Text provided ->

The problem becomes more complicated when, at Community level, competition authorities lack the power to bring damages actions. Furthermore, the ECJ can only act on references for preliminary rulings, because sole jurisdiction in this area lies with the national courts. With this in mind, the ECJ has stated the need for Member States to establish their own arrangements for bringing damages actions (9).

5.4

Private enforcement of Articles 81 and 82 TEC means that they can be used by national courts in civil proceedings to bring actions for damages for private individuals. The problem lies in determining what type of action is most appropriate and especially whether a special action should be brought. There are considerable problems and these can be seen in the wide range of questions raised by the Commission in its Green Paper. The EESC would like to help to guide the debate by making some remarks on the issues raised.

5.4.1

Access to evidence. The rules on evidence in civil proceedings raise two key questions: 1) the burden of proof and 2) evaluating this evidence. These issues should be considered in court cases likely to take place under various circumstances: a) following a competition authority ruling, b) before a competition authority ruling and even c) at the same time that the competent authority is carrying out an analysis of certain practices.

Exercises ->
**a.** Answer these questions from the excerpt on private enforcement:
(i) Where does sole jurisdiction in this area lie?
(ii) In which document did the Commission raise a wide range of questions?
(iii) What two key questions do the rules on evidence in civil proceedings raise?
**b.** Repeat the excerpt on private enforcement from "The problem becomes" up to and including "bringing damages actions (9).".
The listing has no connection to the excerpt on private enforcement.

Material provided ->
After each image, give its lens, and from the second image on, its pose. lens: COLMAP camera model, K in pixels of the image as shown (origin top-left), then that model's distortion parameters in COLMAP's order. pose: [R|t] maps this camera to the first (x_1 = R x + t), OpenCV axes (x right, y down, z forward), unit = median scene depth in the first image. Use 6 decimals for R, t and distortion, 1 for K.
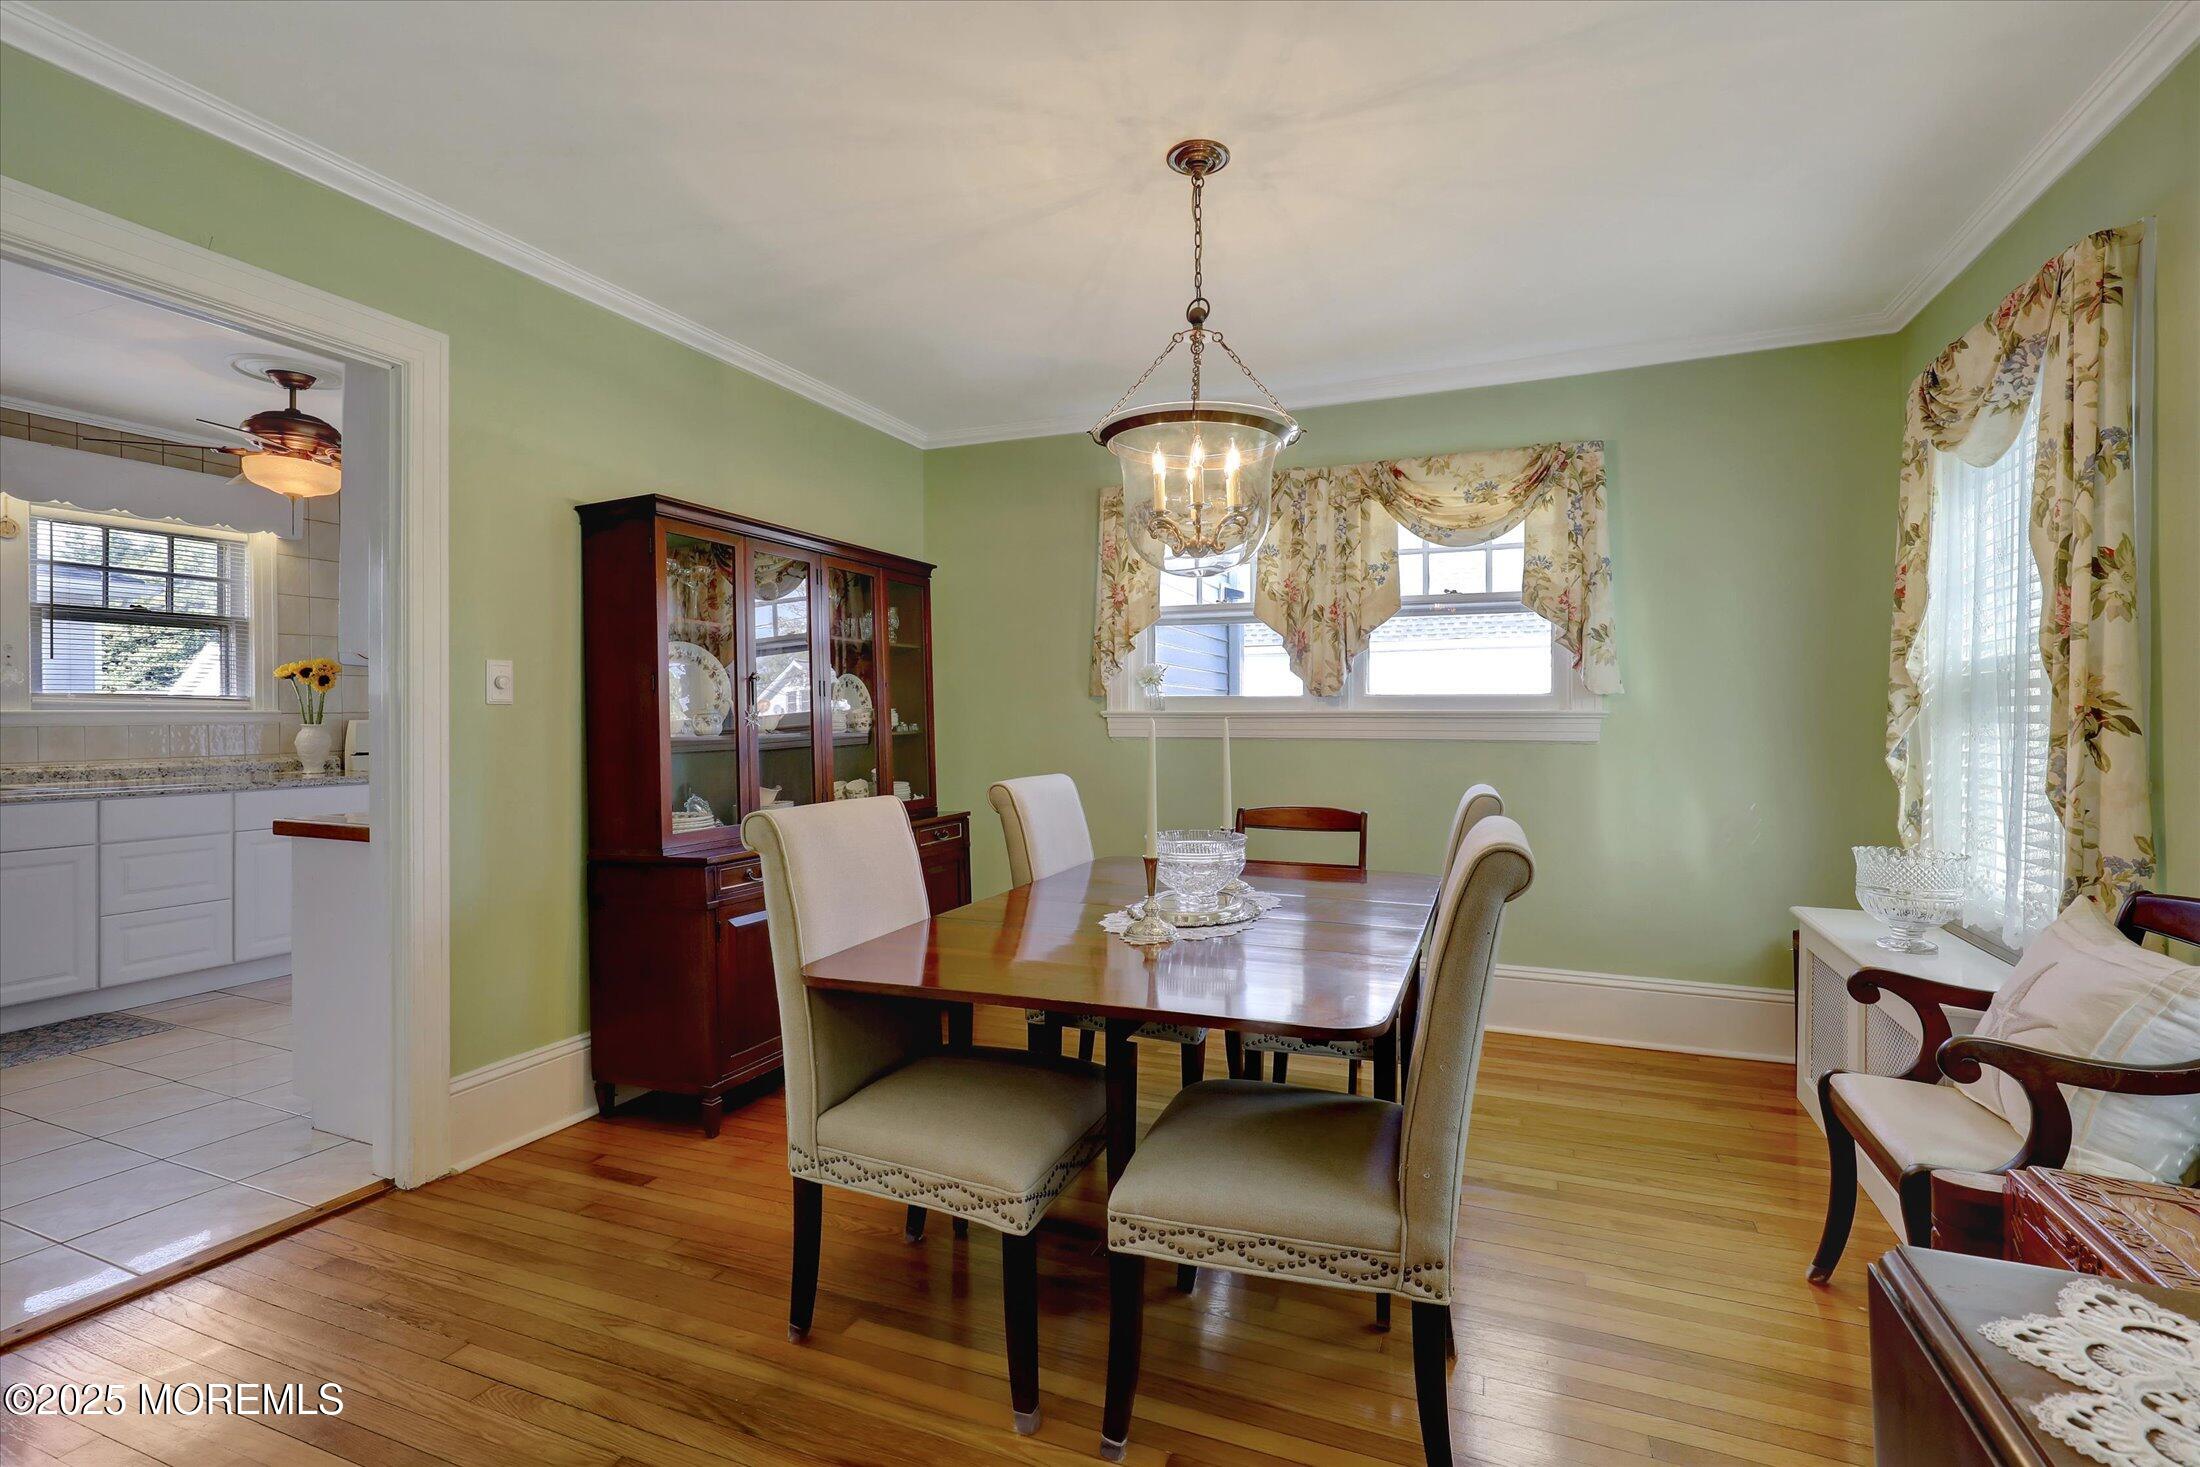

Per-task answers ->
**a.**
(i) With the national courts.
(ii) Its Green Paper.
(iii) The burden of proof and evaluating this evidence.

**b.**
The problem becomes more complicated when, at Community level, competition authorities lack the power to bring damages actions. Furthermore, the ECJ can only act on references for preliminary rulings, because sole jurisdiction in this area lies with the national courts. With this in mind, the ECJ has stated the need for Member States to establish their own arrangements for bringing damages actions (9).